J'avais raté la première partie de l'émission, lorsque l'animatrice s'était invitée chez une famille palestinienne. Mais j'étais arrivée juste à temps pour écouter "Rivka", israélienne vivant dans une colonie d'Hébron. Rivka est révoltée par les décisions précédentes du gouvernement israélien qui montraient de temps en temps les velléités d'un gel de la colonisation. "C'est aberrant de nous empêcher de construire !" clame-t-elle. De toute façon, la politique, elle, ça ne lui dit rien. Ce qui l'intéresse, c'est ce que dit la Torah. Mais Rivka fait quand même la part des choses, elle veut même se montrer limite tolérante. Quand on lui parle des Palestiniens qui habitent à côté, elle affirme :"ça ne me dérange pas qu'ils soient là". Non, ça ne la dérange pas, même s'ils y étaient déjà avant qu'elle n'arrive. "Ils". Les Palestiniens dites-vous ? Non, les "Arabes". Désignation ethnique, non nationale. Et pour cause : désigner ses voisins comme étant des "Palestiniens" signifierait pour Rivka qu'elle reconnaîtrait l'existence d'un pays, d'un territoire qui s'appelle la Palestine. Or "Israël appartient uniquement aux juifs". Une autre manière d'envisager la géopolitique.
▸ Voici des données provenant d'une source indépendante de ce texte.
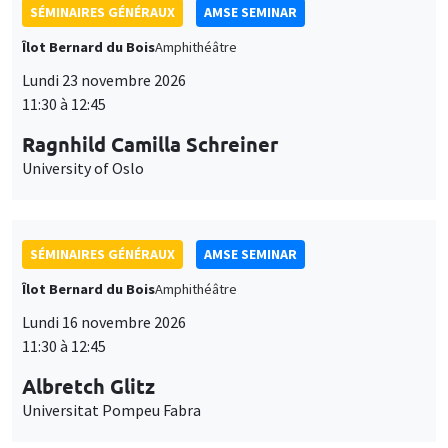
SÉMINAIRES GÉNÉRAUX
AMSE SEMINAR
Îlot Bernard du Bois
Amphithéâtre
Lundi 23 novembre 2026
11:30 à 12:45
Ragnhild Camilla Schreiner
University of Oslo
SÉMINAIRES GÉNÉRAUX
AMSE SEMINAR
Îlot Bernard du Bois
Amphithéâtre
Lundi 16 novembre 2026
11:30 à 12:45
Albretch Glitz
Universitat Pompeu Fabra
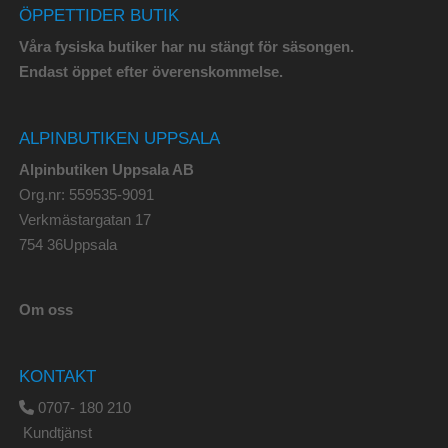
ÖPPETTIDER BUTIK
Våra fysiska butiker har nu stängt för säsongen.
Endast öppet efter överenskommelse.
ALPINBUTIKEN UPPSALA
Alpinbutiken Uppsala AB
Org.nr: 559535-9091
Verkmästargatan 17
754 36Uppsala
Om oss
KONTAKT
0707- 180 210
Kundtjänst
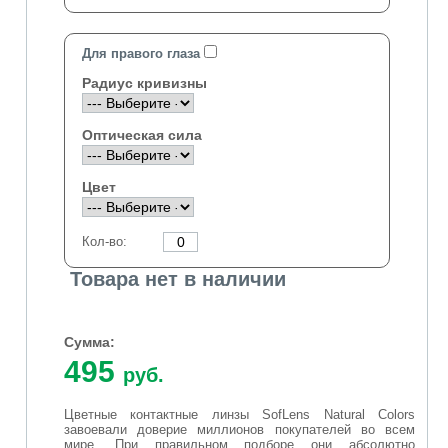
Для правого глаза
Радиус кривизны
Оптическая сила
Цвет
Кол-во:
Товара нет в наличии
Сумма:
495
руб.
Цветные контактные линзы SofLens Natural Colors
завоевали доверие миллионов покупателей во всем
мире. При правильном подборе они абсолютно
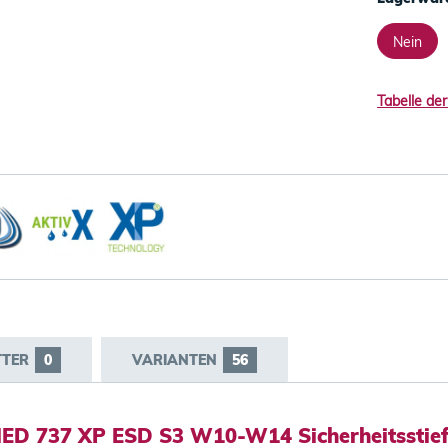
Nein
Tabelle der
TTER
0
VARIANTEN
56
ED 737 XP ESD S3 W10-W14 Sicherheitsstief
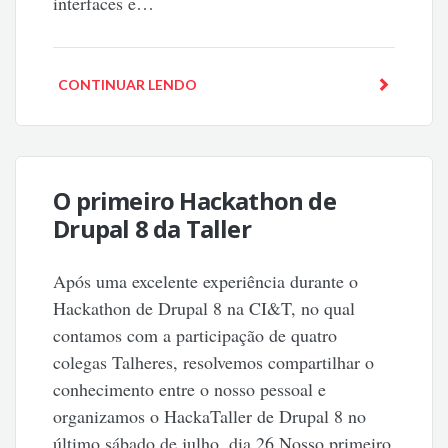
interfaces e…
CONTINUAR LENDO
O primeiro Hackathon de
Drupal 8 da Taller
Após uma excelente experiência durante o
Hackathon de Drupal 8 na CI&T, no qual
contamos com a participação de quatro
colegas Talheres, resolvemos compartilhar o
conhecimento entre o nosso pessoal e
organizamos o HackaTaller de Drupal 8 no
último sábado de julho, dia 26.Nosso primeiro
Mais tout de même, il faut bien un nom pour désigner cet espace vaguement défini -que reste-t-il de la ligne verte ?- où vivent ceux que certains veulent bien appeler encore Palestiniens ? La Cisjordanie ? Non plus, répond Rivka. "Ce sont des idées politiques". Des idées, abstraites, vagues, savantes. Invérifiables sur le terrain. De toute façon, la vérité, Rivka la connaît et l'énonce sur les ondes, comme une prophétie : la Jordanie, et l'Irak appartiennent aussi à Israël (la "légende" du "Grand Israël" qui irait du Nil à l'Euphrate n'était donc pas un délire d'arabes ?). Et à notre prophétesse (le néologisme est de circonstance) d'ajouter :"Un jour on y arrivera, j'en suis certaine". Mazel tov !
Mais alors, mais alors...une question brûle encore les lèvres de l'animatrice, histoire de bien cerner le schéma tracé à l'encre indélébile dans la tête de Rivka : que faire de tous ces "Arabes" ? Comment s'en débarrasser, pour reprendre la formule ironique d'Ionesco, citée théâtralement par Camus ? Eh bien c'est simple, qu'ils aillent ailleurs ! Si si ! Pourquoi pas ? Ce sont des Arabes après tout, et les pays Arabes, c'est pas ça qui manque (même s'ils ne sont pas cités dans la Torah). Alors voilà, on va se les partager. Oye oye, braves voisins ! Venez vous servir ! Il y en aura pour tout le monde ! Ne vous bousculez pas !
Oui tout ça est passé à la radio, sur l'une des chaînes les plus écoutées de l'Hexagone. Bien sûr, il y aura toujours quelqu'un qui n'aura pas entendu, qui n'aura pas su. Tu ne fermeras point les yeux sur l'injustice, c'est pas marqué ça dans la Torah ?
2 commentaires:
Y a pas besoin d'aller bien loin pour constater la haine :
http://www.al-kanz.org/2010/04/03/ccif/
Un arabe tué par 5 juifs et ça ne passe nulle part à la télé, radio, française.
Pourtant lorsqu'un arabe en avait poignardé un autre, parce qu'il avait parlé à sa soeur, on en a entendu parler et reparler à longueur de journée.
Quand on compare l'accueil que reçoivent ces deux informations on peut facilement voir la règle de filtrage de l'information en cours.
Y a une information qui correspond à la ligne éditoriale (ligne de propagande) et une autre information qui, malgré sa réalité et son abjection, ne correspond pas à l'image de la réalité que l'on souhaite donner.
Parce la ligne éditoriale exige qu'on ne divise pas l'opinion publique et qu'on la rassemble autour d'une même image de la réalité.